THE EXERCISE – Can you copy out again the lines of the rows below, from the line containing "order: Dicranales" through the end of the rows, with both ends included?

Items from a data source:
•••

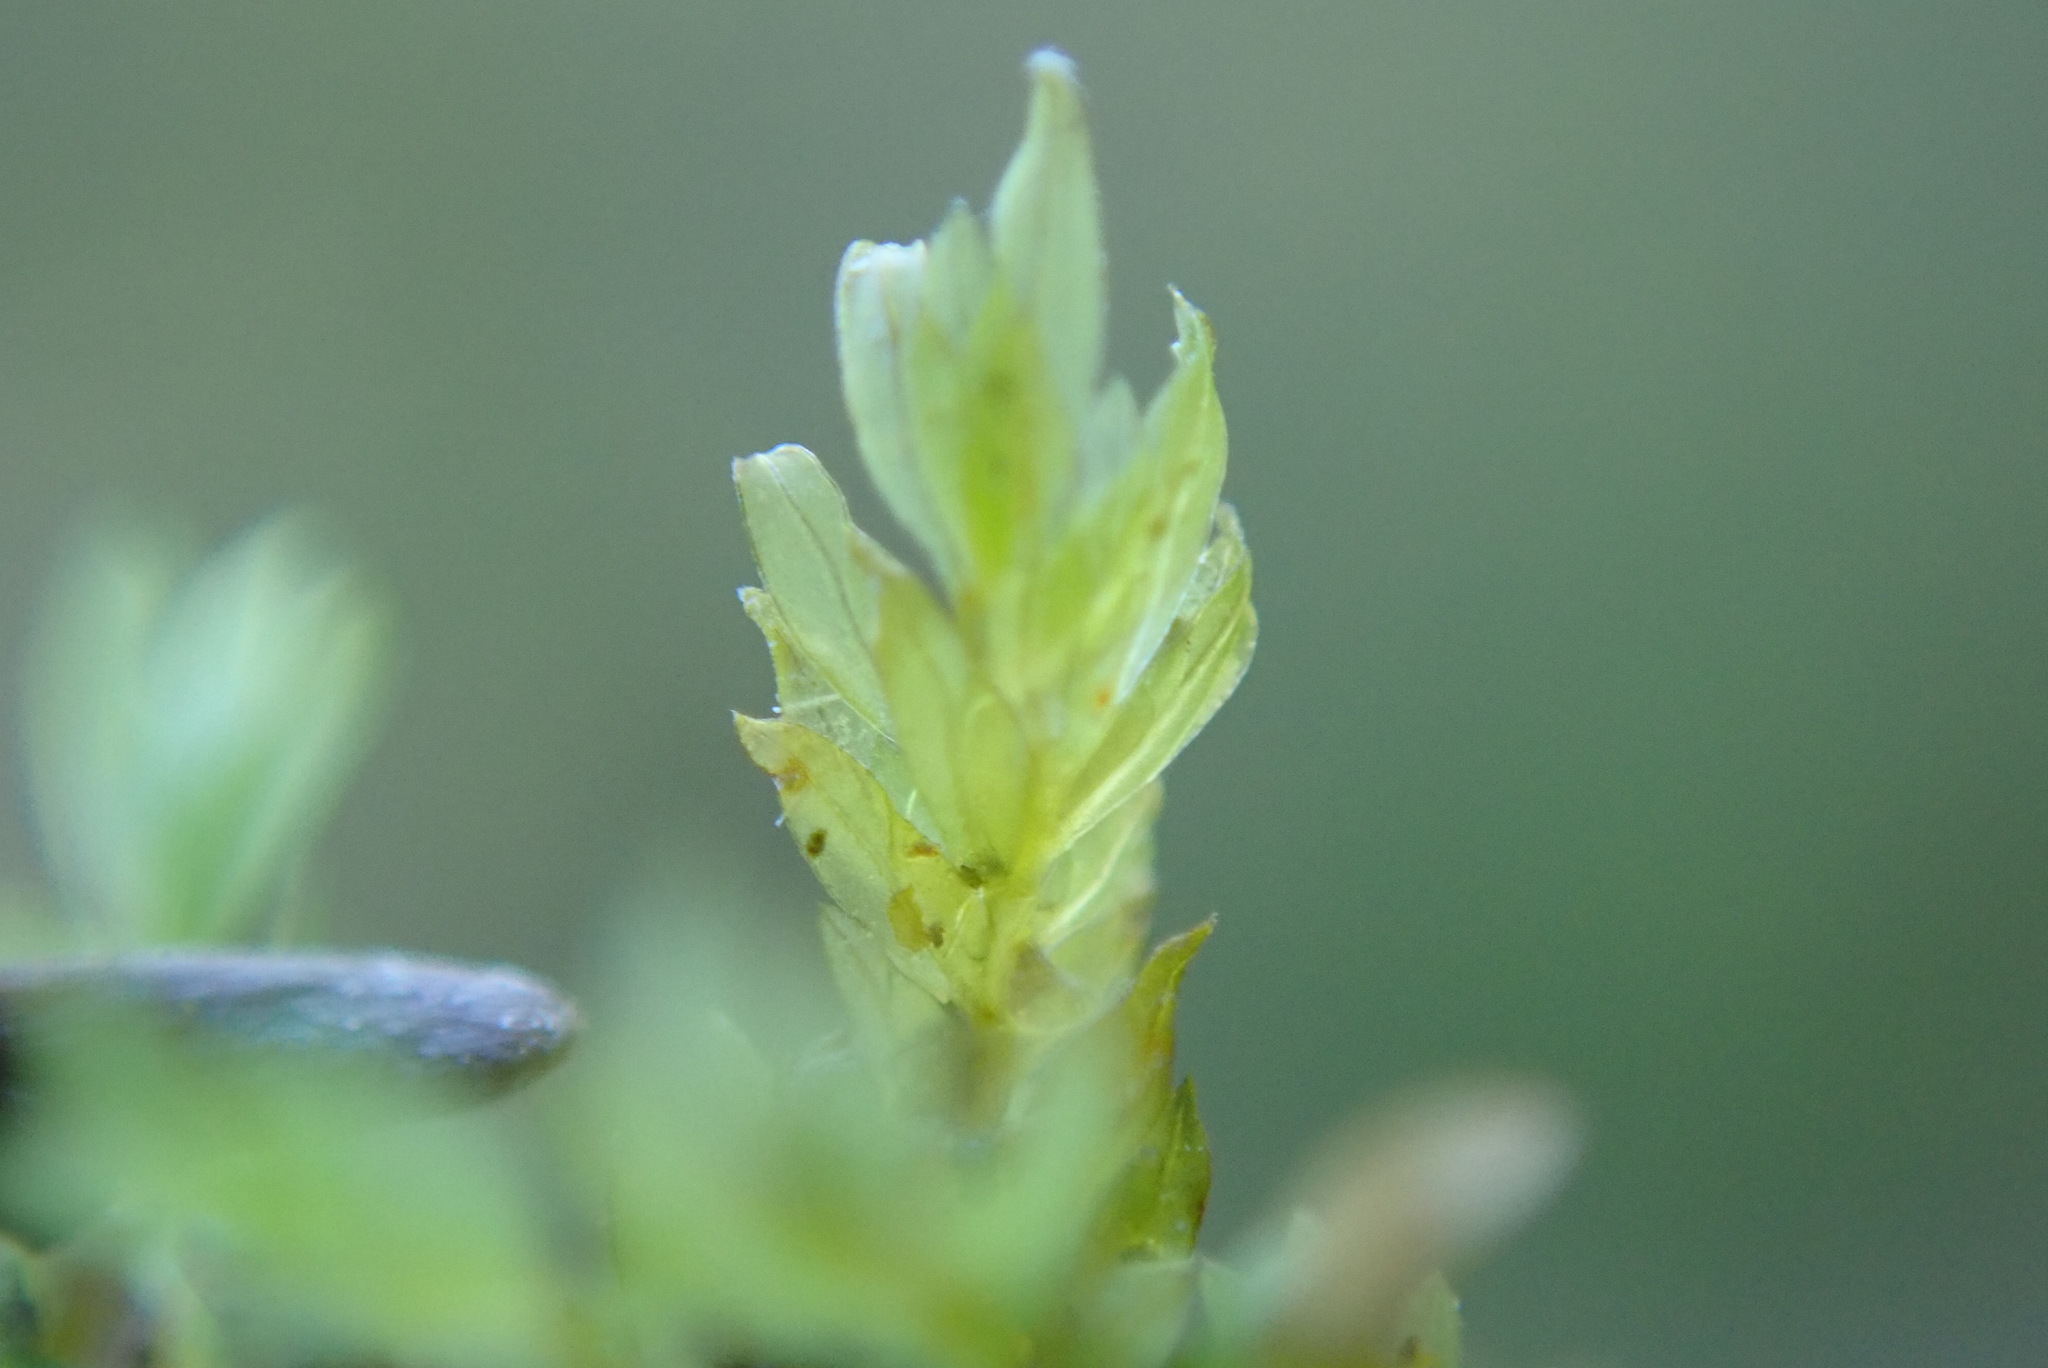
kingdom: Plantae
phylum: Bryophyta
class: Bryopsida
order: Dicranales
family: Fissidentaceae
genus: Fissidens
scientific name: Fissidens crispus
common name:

•••

FULL SOLUTION –
order: Dicranales
family: Fissidentaceae
genus: Fissidens
scientific name: Fissidens crispus
common name:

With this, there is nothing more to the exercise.